A.D. Carson
T/Th 8A - 9A (Wilson 122); Rap lab open hours: T/Th 11A - 1P (NCH 398)
A.D. Carson is from Decatur, Illinois, and he works as an Associate Professor of Hip Hop and a Shannon Center Fellow for Advanced Studies at the University of Virginia. His work as a rapper, educator, writer, and commentator deals with race, place, history, literature, hip hop, rhetorics & performance.
His books include Being Dope: Hip Hop & Theory through Mixtape Memoir, COLD, and The City. His mixtape, i used to love to dream, was the first-ever rap album peer-reviewed for publication with an academic press. It received a Prose Award (Best eProduct) from the Association of American Publishers and was a finalist for the Open Access Book Prize and Arcadia Open Access Publishing Award from the American Council of Learned Societies.
Carson earned a Ph.D. from Clemson University in 2017 in Rhetorics, Communication, and Information Design by recording the album Owning My Masters: The Rhetorics of Rhymes & Revolutions. The album earned the university’s Outstanding Dissertation Award. He received a Martin Luther King, Jr. Award for Excellence in Service from Clemson University, and he is also the recipient of the Research Award for Excellence in the Arts & Humanities from the University of Virginia.

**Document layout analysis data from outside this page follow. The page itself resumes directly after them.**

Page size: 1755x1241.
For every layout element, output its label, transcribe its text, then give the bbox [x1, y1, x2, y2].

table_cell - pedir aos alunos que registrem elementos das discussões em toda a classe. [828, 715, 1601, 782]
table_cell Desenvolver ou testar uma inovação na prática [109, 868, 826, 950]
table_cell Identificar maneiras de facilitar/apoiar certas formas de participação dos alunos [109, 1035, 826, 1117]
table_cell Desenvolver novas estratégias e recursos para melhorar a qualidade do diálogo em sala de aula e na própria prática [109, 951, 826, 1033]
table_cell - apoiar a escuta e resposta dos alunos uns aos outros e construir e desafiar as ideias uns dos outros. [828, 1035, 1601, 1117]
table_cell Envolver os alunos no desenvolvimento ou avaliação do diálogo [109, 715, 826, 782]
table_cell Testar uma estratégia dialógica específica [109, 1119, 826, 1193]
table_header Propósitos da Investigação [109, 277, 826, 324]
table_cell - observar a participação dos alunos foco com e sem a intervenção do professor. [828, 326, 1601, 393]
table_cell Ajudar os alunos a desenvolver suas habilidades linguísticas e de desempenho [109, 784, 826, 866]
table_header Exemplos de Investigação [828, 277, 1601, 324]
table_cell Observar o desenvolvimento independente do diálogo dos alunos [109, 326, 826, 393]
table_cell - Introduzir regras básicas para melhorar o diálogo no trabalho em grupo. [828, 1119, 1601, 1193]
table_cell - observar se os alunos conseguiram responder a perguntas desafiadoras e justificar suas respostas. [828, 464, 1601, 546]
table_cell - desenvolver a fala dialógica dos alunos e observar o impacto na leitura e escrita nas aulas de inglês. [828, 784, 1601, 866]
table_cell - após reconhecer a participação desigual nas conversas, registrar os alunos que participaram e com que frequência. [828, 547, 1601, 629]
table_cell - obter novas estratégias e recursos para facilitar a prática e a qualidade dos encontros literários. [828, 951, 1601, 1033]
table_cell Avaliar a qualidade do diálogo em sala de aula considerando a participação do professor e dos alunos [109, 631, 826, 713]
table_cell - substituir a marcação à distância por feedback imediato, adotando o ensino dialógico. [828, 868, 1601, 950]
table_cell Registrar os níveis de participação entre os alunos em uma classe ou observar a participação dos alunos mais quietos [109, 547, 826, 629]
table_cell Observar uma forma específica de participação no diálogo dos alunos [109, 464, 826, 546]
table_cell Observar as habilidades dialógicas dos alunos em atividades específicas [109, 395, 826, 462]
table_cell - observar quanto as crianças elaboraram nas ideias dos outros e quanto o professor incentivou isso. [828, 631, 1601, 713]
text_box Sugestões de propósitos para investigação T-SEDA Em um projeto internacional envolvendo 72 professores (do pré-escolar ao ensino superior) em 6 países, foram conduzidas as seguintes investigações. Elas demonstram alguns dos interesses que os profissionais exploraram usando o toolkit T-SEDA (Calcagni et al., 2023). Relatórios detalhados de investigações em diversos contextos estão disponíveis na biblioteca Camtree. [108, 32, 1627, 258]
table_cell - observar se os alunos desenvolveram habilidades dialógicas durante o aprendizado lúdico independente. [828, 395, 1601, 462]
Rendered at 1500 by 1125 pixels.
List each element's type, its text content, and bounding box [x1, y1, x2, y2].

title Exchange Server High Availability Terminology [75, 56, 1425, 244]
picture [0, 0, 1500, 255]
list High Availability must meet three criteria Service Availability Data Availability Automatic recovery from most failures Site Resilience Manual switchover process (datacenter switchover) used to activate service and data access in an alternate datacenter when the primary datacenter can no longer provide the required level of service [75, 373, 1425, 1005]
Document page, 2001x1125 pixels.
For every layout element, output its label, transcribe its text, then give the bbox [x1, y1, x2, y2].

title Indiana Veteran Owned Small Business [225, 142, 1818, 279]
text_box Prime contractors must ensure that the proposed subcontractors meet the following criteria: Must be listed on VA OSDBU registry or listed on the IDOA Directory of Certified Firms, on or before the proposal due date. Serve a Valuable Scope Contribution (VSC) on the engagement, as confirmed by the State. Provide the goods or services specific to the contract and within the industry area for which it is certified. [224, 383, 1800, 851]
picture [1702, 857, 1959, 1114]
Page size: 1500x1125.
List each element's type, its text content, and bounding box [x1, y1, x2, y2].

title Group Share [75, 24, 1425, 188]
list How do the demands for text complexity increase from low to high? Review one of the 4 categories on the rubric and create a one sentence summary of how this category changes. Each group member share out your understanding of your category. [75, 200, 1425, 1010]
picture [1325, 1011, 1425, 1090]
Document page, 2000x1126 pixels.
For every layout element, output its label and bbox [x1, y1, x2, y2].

His work has been published by The Guardian, Rolling Stone, Washington Post, SPIN, Los Angeles Times, Bloomberg, NPR’s Code Switch, Bleacher Report, and Scalawag and has been featured by Complex, The Chronicle of Higher Education, Forbes, Journal for Cultural and Religious Theory, NPR’s All Things Considered, OkayPlayer, Time, USA Today, and XXL. His recent audio projects, including Owning My Masters (Mastered) and V: ILLICIT, are available to stream/download free from aydeethegreat.com.